Chas Freeman at Lobelog is also pessimistic. He points out that Abbas is in the 12th year of his four year term and is regarded by Palestinians as a collaborator in their imprisonment. While Trump will pursue an “outside-in” approach, calling on Sunni Arab states that are quietly cooperating with Israel against Iran, to make the peace. But it cannot work, because it’s one state.
Trump, of course, has his own illusions, both on the Civil War and the Israel/Palestine conflict. He told Reuters in an interview last week:
“I want to see peace with Israel and the Palestinians. There is no reason there’s not peace between Israel and the Palestinians – none whatsoever.”
You’d think a real estate guy would be a little more aware…
“Trump might realize that Netanyahu is the worst kind of deal-maker that any businessman would ever want to encounter”

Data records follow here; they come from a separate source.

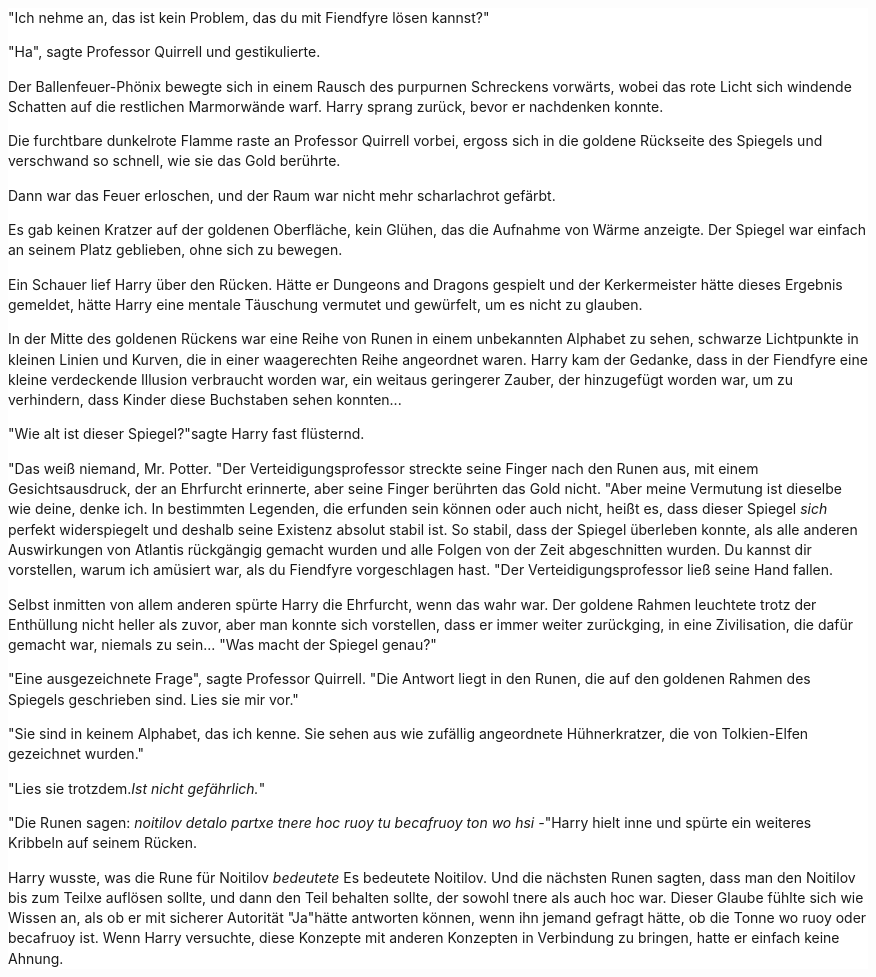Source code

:"Ich nehme an, das ist kein Problem, das du mit Fiendfyre lösen kannst?"

"Ha", sagte Professor Quirrell und gestikulierte.

Der Ballenfeuer-Phönix bewegte sich in einem Rausch des purpurnen Schreckens vorwärts, wobei das rote Licht sich windende Schatten auf die restlichen Marmorwände warf. Harry sprang zurück, bevor er nachdenken konnte.

Die furchtbare dunkelrote Flamme raste an Professor Quirrell vorbei, ergoss sich in die goldene Rückseite des Spiegels und verschwand so schnell, wie sie das Gold berührte.

Dann war das Feuer erloschen, und der Raum war nicht mehr scharlachrot gefärbt.

Es gab keinen Kratzer auf der goldenen Oberfläche, kein Glühen, das die Aufnahme von Wärme anzeigte. Der Spiegel war einfach an seinem Platz geblieben, ohne sich zu bewegen.

Ein Schauer lief Harry über den Rücken. Hätte er Dungeons and Dragons gespielt und der Kerkermeister hätte dieses Ergebnis gemeldet, hätte Harry eine mentale Täuschung vermutet und gewürfelt, um es nicht zu glauben.

In der Mitte des goldenen Rückens war eine Reihe von Runen in einem unbekannten Alphabet zu sehen, schwarze Lichtpunkte in kleinen Linien und Kurven, die in einer waagerechten Reihe angeordnet waren. Harry kam der Gedanke, dass in der Fiendfyre eine kleine verdeckende Illusion verbraucht worden war, ein weitaus geringerer Zauber, der hinzugefügt worden war, um zu verhindern, dass Kinder diese Buchstaben sehen konnten...

"Wie alt ist dieser Spiegel?"sagte Harry fast flüsternd.

"Das weiß niemand, Mr. Potter. "Der Verteidigungsprofessor streckte seine Finger nach den Runen aus, mit einem Gesichtsausdruck, der an Ehrfurcht erinnerte, aber seine Finger berührten das Gold nicht. "Aber meine Vermutung ist dieselbe wie deine, denke ich. In bestimmten Legenden, die erfunden sein können oder auch nicht, heißt es, dass dieser Spiegel _sich_ perfekt widerspiegelt und deshalb seine Existenz absolut stabil ist. So stabil, dass der Spiegel überleben konnte, als alle anderen Auswirkungen von Atlantis rückgängig gemacht wurden und alle Folgen von der Zeit abgeschnitten wurden. Du kannst dir vorstellen, warum ich amüsiert war, als du Fiendfyre vorgeschlagen hast. "Der Verteidigungsprofessor ließ seine Hand fallen.

Selbst inmitten von allem anderen spürte Harry die Ehrfurcht, wenn das wahr war. Der goldene Rahmen leuchtete trotz der Enthüllung nicht heller als zuvor, aber man konnte sich vorstellen, dass er immer weiter zurückging, in eine Zivilisation, die dafür gemacht war, niemals zu sein... "Was macht der Spiegel genau?"

"Eine ausgezeichnete Frage", sagte Professor Quirrell. "Die Antwort liegt in den Runen, die auf den goldenen Rahmen des Spiegels geschrieben sind. Lies sie mir vor."

"Sie sind in keinem Alphabet, das ich kenne. Sie sehen aus wie zufällig angeordnete Hühnerkratzer, die von Tolkien-Elfen gezeichnet wurden."

"Lies sie trotzdem._Ist nicht gefährlich._"

"Die Runen sagen: _noitilov detalo partxe tnere hoc ruoy tu becafruoy ton wo hsi -_"Harry hielt inne und spürte ein weiteres Kribbeln auf seinem Rücken.

Harry wusste, was die Rune für Noitilov _bedeutete_ Es bedeutete Noitilov. Und die nächsten Runen sagten, dass man den Noitilov bis zum Teilxe auflösen sollte, und dann den Teil behalten sollte, der sowohl tnere als auch hoc war. Dieser Glaube fühlte sich wie Wissen an, als ob er mit sicherer Autorität "Ja"hätte antworten können, wenn ihn jemand gefragt hätte, ob die Tonne wo ruoy oder becafruoy ist. Wenn Harry versuchte, diese Konzepte mit anderen Konzepten in Verbindung zu bringen, hatte er einfach keine Ahnung.
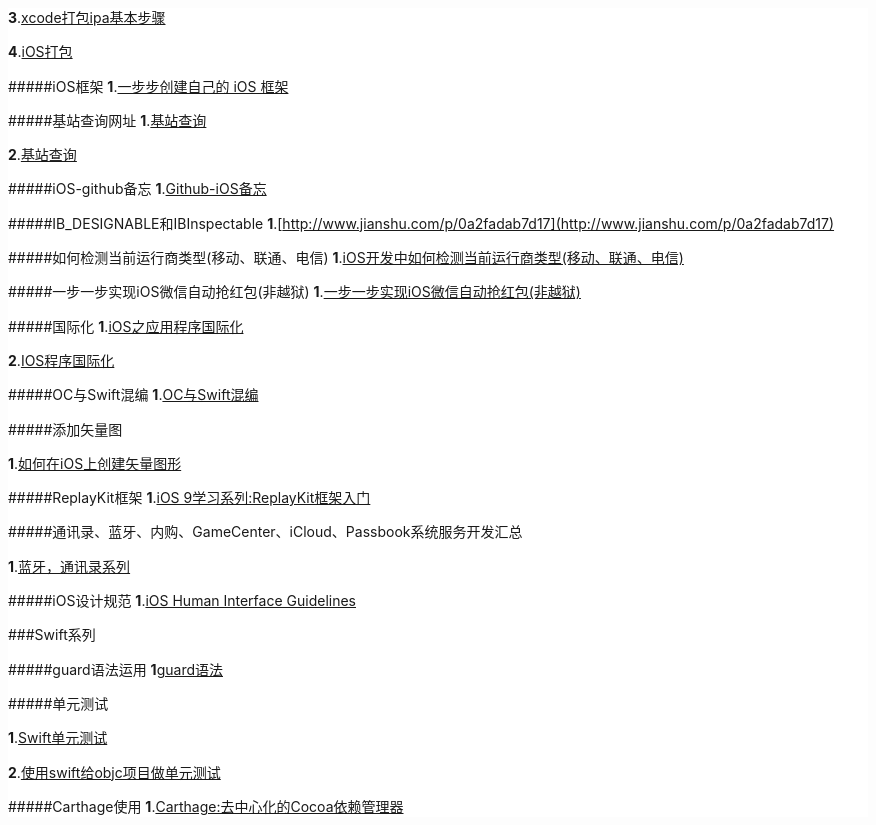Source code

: __3__.[xcode打包ipa基本步骤](http://www.jianshu.com/p/a19d2d0747ee)

__4__.[iOS打包](http://www.jianshu.com/p/d12887a243a9)

#####iOS框架
__1__.[一步步创建自己的 iOS 框架](http://mp.weixin.qq.com/s?__biz=MzAxMzE2Mjc2Ng==&mid=401935711&idx=1&sn=9f9bed89680e6e6df26135edcdbb99e9&scene=23&srcid=0306zZVXcp6CtX82crkdaVg4#rd)

#####基站查询网址
__1__.[基站查询](http://www.cellid.cn/)

__2__.[基站查询](http://www.haoservice.com/docs/1)

#####iOS-github备忘
__1__.[Github-iOS备忘](http://github.ibireme.com/github/list/ios)

#####IB_DESIGNABLE和IBInspectable
__1__.[http://www.jianshu.com/p/0a2fadab7d17](http://www.jianshu.com/p/0a2fadab7d17)

#####如何检测当前运行商类型(移动、联通、电信)
__1__.[iOS开发中如何检测当前运行商类型(移动、联通、电信)](http://www.olinone.com/?p=149)

#####一步一步实现iOS微信自动抢红包(非越狱)
__1__.[一步一步实现iOS微信自动抢红包(非越狱)](http://www.jianshu.com/p/189afbe3b429)

#####国际化
__1__.[iOS之应用程序国际化](http://www.jianshu.com/p/63a1c1a40b93)

__2__.[IOS程序国际化](http://www.cnblogs.com/zhidao-chen/archive/2012/07/08/2581977.html)

#####OC与Swift混编
__1__.[OC与Swift混编](http://blog.sina.com.cn/s/blog_8d1bc23f0102v5tl.html)

#####添加矢量图

__1__.[如何在iOS上创建矢量图形](http://www.cocoachina.com/ios/20160330/15826.html)

#####ReplayKit框架
__1__.[iOS 9学习系列:ReplayKit框架入门](www.cocoachina.com/ios/20160318/15716.html)

#####通讯录、蓝牙、内购、GameCenter、iCloud、Passbook系统服务开发汇总

__1__.[蓝牙，通讯录系列](http://www.cnblogs.com/kenshincui/p/4220402.html#in-appPurchase)

#####iOS设计规范
__1__.[iOS Human Interface Guidelines ](https://developer.apple.com/library/ios/documentation/UserExperience/Conceptual/MobileHIG/Principles.html#//apple_ref/doc/uid/TP40006556-CH4-SW1)

###Swift系列

#####guard语法运用
__1__[guard语法](http://www.jianshu.com/p/3a8e45af7fdd)

#####单元测试

__1__.[Swift单元测试](http://letsswift.com/2014/06/swift-unit-test/)

__2__.[使用swift给objc项目做单元测试](http://www.jianshu.com/p/f13fc6aed467)


#####Carthage使用
__1__.[Carthage:去中心化的Cocoa依赖管理器](http://www.cocoachina.com/ios/20141204/10528.html)
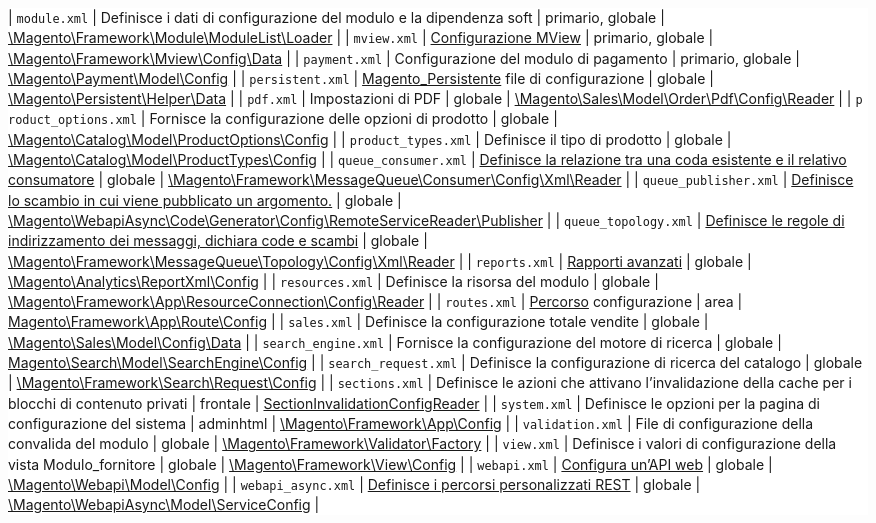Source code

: | `module.xml` | Definisce i dati di configurazione del modulo e la dipendenza soft | primario, globale | [\Magento\Framework\Module\ModuleList\Loader](https://github.com/magento/magento2/blob/2.4/lib/internal/Magento/Framework/Module/ModuleList/Loader.php) |
| `mview.xml` | [Configurazione MView](https://devdocs.magento.com/guides/v2.4/extension-dev-guide/indexing-custom.html#mview-configuration) | primario, globale | [\Magento\Framework\Mview\Config\Data](https://github.com/magento/magento2/blob/2.4/lib/internal/Magento/Framework/Mview/Config/Data.php) |
| `payment.xml` | Configurazione del modulo di pagamento | primario, globale | [\Magento\Payment\Model\Config](https://github.com/magento/magento2/blob/2.4/app/code/Magento/Payment/Model/Config.php) |
| `persistent.xml` | [Magento_Persistente](https://devdocs.magento.com/guides/v2.4/mrg/module-persistent.html) file di configurazione | globale | [\Magento\Persistent\Helper\Data](https://github.com/magento/magento2/blob/2.4/app/code/Magento/Persistent/Helper/Data.php) |
| `pdf.xml` | Impostazioni di PDF | globale | [\Magento\Sales\Model\Order\Pdf\Config\Reader](https://github.com/magento/magento2/blob/2.4/app/code/Magento/Sales/Model/Order/Pdf/Config/Reader.php) |
| `product_options.xml` | Fornisce la configurazione delle opzioni di prodotto | globale | [\Magento\Catalog\Model\ProductOptions\Config](https://github.com/magento/magento2/blob/2.4/app/code/Magento/Catalog/Model/ProductOptions/Config.php) |
| `product_types.xml` | Definisce il tipo di prodotto | globale | [\Magento\Catalog\Model\ProductTypes\Config](https://github.com/magento/magento2/blob/2.4/app/code/Magento/Catalog/Model/ProductTypes/Config.php) |
| `queue_consumer.xml` | [Definisce la relazione tra una coda esistente e il relativo consumatore](https://devdocs.magento.com/guides/v2.4/extension-dev-guide/message-queues/config-mq.html#queueconsumerxml) | globale | [\Magento\Framework\MessageQueue\Consumer\Config\Xml\Reader](https://github.com/magento/magento2/blob/2.4/lib/internal/Magento/Framework/MessageQueue/Consumer/Config/Xml/Reader.php) |
| `queue_publisher.xml` | [Definisce lo scambio in cui viene pubblicato un argomento.](https://devdocs.magento.com/guides/v2.4/extension-dev-guide/message-queues/config-mq.html#queuepublisherxml) | globale | [\Magento\WebapiAsync\Code\Generator\Config\RemoteServiceReader\Publisher](https://github.com/magento/magento2/blob/2.4/app/code/Magento/WebapiAsync/Code/Generator/Config/RemoteServiceReader/Publisher.php) |
| `queue_topology.xml` | [Definisce le regole di indirizzamento dei messaggi, dichiara code e scambi](https://devdocs.magento.com/guides/v2.4/extension-dev-guide/message-queues/config-mq.html#queuetopologyxml) | globale | [\Magento\Framework\MessageQueue\Topology\Config\Xml\Reader](https://github.com/magento/magento2/blob/2.4/lib/internal/Magento/Framework/MessageQueue/Topology/Config/Xml/Reader.php) |
| `reports.xml` | [Rapporti avanzati](https://devdocs.magento.com/guides/v2.4/advanced-reporting/report-xml.html) | globale | [\Magento\Analytics\ReportXml\Config](https://github.com/magento/magento2/blob/2.4/app/code/Magento/Analytics/ReportXml/Config.php) |
| `resources.xml` | Definisce la risorsa del modulo | globale | [\Magento\Framework\App\ResourceConnection\Config\Reader](https://github.com/magento/magento2/blob/2.4/lib/internal/Magento/Framework/App/ResourceConnection/Config/Reader.php) |
| `routes.xml` | [Percorso](https://devdocs.magento.com/guides/v2.4/extension-dev-guide/routing.html) configurazione | area | [Magento\Framework\App\Route\Config](https://github.com/magento/magento2/blob/2.4/lib/internal/Magento/Framework/App/Route/Config.php) |
| `sales.xml` | Definisce la configurazione totale vendite | globale | [\Magento\Sales\Model\Config\Data](https://github.com/magento/magento2/blob/2.4/app/code/Magento/Sales/Model/Config/Data.php) |
| `search_engine.xml` | Fornisce la configurazione del motore di ricerca | globale | [Magento\Search\Model\SearchEngine\Config](https://github.com/magento/magento2/blob/2.4/app/code/Magento/Search/Model/SearchEngine/Config.php) |
| `search_request.xml` | Definisce la configurazione di ricerca del catalogo | globale | [\Magento\Framework\Search\Request\Config](https://github.com/magento/magento2/blob/2.4/lib/internal/Magento/Framework/Search/Request/Config.php) |
| `sections.xml` | Definisce le azioni che attivano l’invalidazione della cache per i blocchi di contenuto privati | frontale | [SectionInvalidationConfigReader](https://github.com/magento/magento2/blob/2.4/app/code/Magento/Customer/etc/di.xml#L137-L148) |
| `system.xml` | Definisce le opzioni per la pagina di configurazione del sistema | adminhtml | [\Magento\Framework\App\Config](https://github.com/magento/magento2/blob/2.4/lib/internal/Magento/Framework/App/Config.php) |
| `validation.xml` | File di configurazione della convalida del modulo | globale | [\Magento\Framework\Validator\Factory](https://github.com/magento/magento2/blob/2.4/lib/internal/Magento/Framework/Validator/Factory.php) |
| `view.xml` | Definisce i valori di configurazione della vista Modulo_fornitore | globale | [\Magento\Framework\View\Config](https://github.com/magento/magento2/blob/2.4/lib/internal/Magento/Framework/View/Config.php) |
| `webapi.xml` | [Configura un’API web](https://devdocs.magento.com/guides/v2.4/extension-dev-guide/service-contracts/service-to-web-service.html) | globale | [\Magento\Webapi\Model\Config](https://github.com/magento/magento2/blob/2.4/app/code/Magento/Webapi/Model/Config.php) |
| `webapi_async.xml` | [Definisce i percorsi personalizzati REST](https://devdocs.magento.com/guides/v2.4/extension-dev-guide/webapi/custom-routes.html) | globale | [\Magento\WebapiAsync\Model\ServiceConfig](https://github.com/magento/magento2/blob/2.4/app/code/Magento/WebapiAsync/Model/ServiceConfig.php) |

Buttu says that nearly 2/3 of Palestinians want Abbas to resign, “and as a result this meeting with President Trump isn’t going to do anything more other than try to attempt to get him to boost his popularity.” Bilateral negotiations won’t work; there’s a structural problem in such an approach. Abbas should support the hunger strike or BDS (boycott, divestment, and sanctions). But the illusion of bilateral negotiations are Abbas’s only claim to be doing something.
A statement of resumption of negotiations will be a victory for Abbas, Buttu says; but will only signal more desperation for the Palestinian people. Even Aaron David Miller tells KCRW that the peace process is a fiction. But Abbas has no choice to play along.
Munayyer suggests that Trump could actually shake things up, once he’s had a bellyful of Netanyahu. From twitter:
What happens when Trump realizes Netanyahu is a snake oil salesman not a good faith negotiator? Chances are, he just ignores Isr/Palestine
Netanyahu’s MO is delay delay delay. Clinton/Obama dealt with that with far too much patience for many reasons but Trump is wild card.
Noura Erakat also said that Abbas was going to the wrong address, he should be appealing for international support. From the Institute for Middle East Understanding:
It is rather tragic that Mahmoud Abbas is meeting with Donald Trump at a time when even NFL Super Bowl champions are refusing the 45th President’s invitation due to his jingoist and destructive policies. Abbas has much to learn from these athletes….
The best thing Abbas could do right now is use Trump’s dismal record and the promise of UN Security Council Resolution 2334 condemning Israel’s settlement enterprise as illegal to pivot away from the US to internationalize the conflict.